» PROVIDED PASSAGE

In case there was any doubt about how far sideways Riot Act is willing to go, enter the infamous “Bu$hleaguer,” a song notorious not only for the very literal, very anti-George W. Bush lyrics, but for the song’s sound. I’ve heard Vedder’s vocal delivery here be described as rapping, but that is a pretty big reach. It is, however, a very definitive spoken word approach that's a far cry from Vedder’s customary primal scream. As far as how much one can actually appreciate something like “Bu$hleaguer,” well, it’s safe to say it won’t fit within the mold a vast majority of Pearl Jam fans safely nestle in. But the ghostly narrator doesn’t hide behind any abstract imagery or hedge any bets, and even if it doesn’t soar to the heavens like “Alive,” the scorched earth audacity it leaves behind has to be admired on some level.
Those bizarro diversions featured on previous releases were sort of viewed as small annoyances, but on Riot Act the strangeness is incorporated into nearly every song. And some really solemn lyrics leave the listener’s feet planted firmly on planet earth with the problems and paranoia we were all faced with in 2002. It’s uncomfortable at times and forget the luxury of skipping that studio experiment to move onto the next McReady riff. The escapism that Pearl Jam made a living from (before and after) Riot Act is obliterated. Finally, they allow themselves to share our world, and the result is a humbled, confusing, and surprisingly human effort.
Following Riot Act, the band took four years and delivered a “return to form album.” This is a concept I’ve always hated, since it sort of implies the band tried something different, and then retreated to the safe zone with their tails between their legs. The self-titled release in 2006 was actually a pretty solid entry in the Pearl Jam catalog, but I distinctly remember listening to it when it came out and feeling a tinge of sadness.
The adventurous (and yes, at times, a little awkward) sound and words of Riot Act is more or less totally vanquished on its follow-up. In its place is that well-oiled Pearl Jam machine storming back to reclaim its rightful place, and I have no doubt it was a shift that left most fans very satisfied. Perhaps on some level, I sort of was too. I just don’t think Riot Act was very sustainable in regard to the hardwired aesthetic Pearl Jam has beat into themselves, and their fanbase. I accepted this then, and considering what came after the self-titled release (ushering in two of their most forgettable albums), I definitely accept it now. Their fate and safe place now seem one and the same.
I still listen to Pearl Jam a fair bit, and generally lean towards Ten or Vs when I do decide to give a full record a spin. But when I want a reminder what they might sound like if they weren’t so damn self-aware, I always find myself coming back to the slender bunch of balkanized high-charged electric wire that is Riot Act. Those “departure from form” albums don’t always work (see: Lulu), but here it’s a beautiful break from the brand.

» DATA SUPPLIED
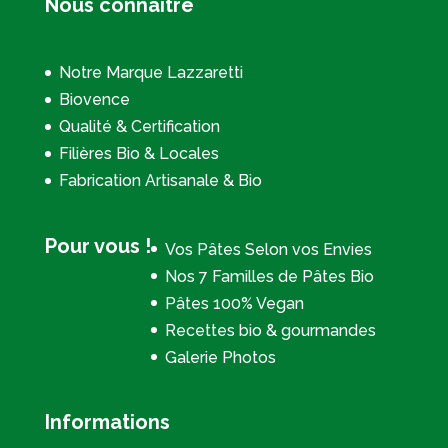
Nous connaître
Notre Marque Lazzaretti
Biovence
Qualité & Certification
Filières Bio & Locales
Fabrication Artisanale & Bio
Pour vous !
Vos Pâtes Selon vos Envies
Nos 7 Familles de Pâtes Bio
Pâtes 100% Vegan
Recettes bio & gourmandes
Galerie Photos
Informations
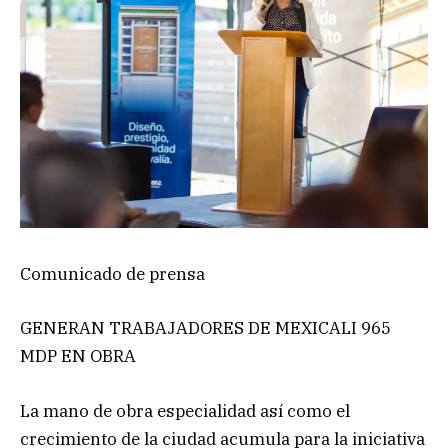
Comunicado de prensa
GENERAN TRABAJADORES DE MEXICALI 965
MDP EN OBRA
La mano de obra especialidad así como el
crecimiento de la ciudad acumula para la iniciativa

» EXERCISE INSTRUCTIONS
Summarize the passage about Pearl Jam's Riot Act in three sentences.

» RESPONSE AREA
Riot Act works strangeness into nearly every song, including the spoken-word, anti-George W. Bush "Bu$hleaguer," and its solemn lyrics keep the listener grounded in the problems and paranoia of 2002. Its 2006 self-titled follow-up was a solid "return to form" that all but vanquished that adventurous sound, a shift the writer accepts because Riot Act's approach was not sustainable for the band. The writer still usually picks Ten or Vs but keeps coming back to Riot Act as a beautiful break from the brand.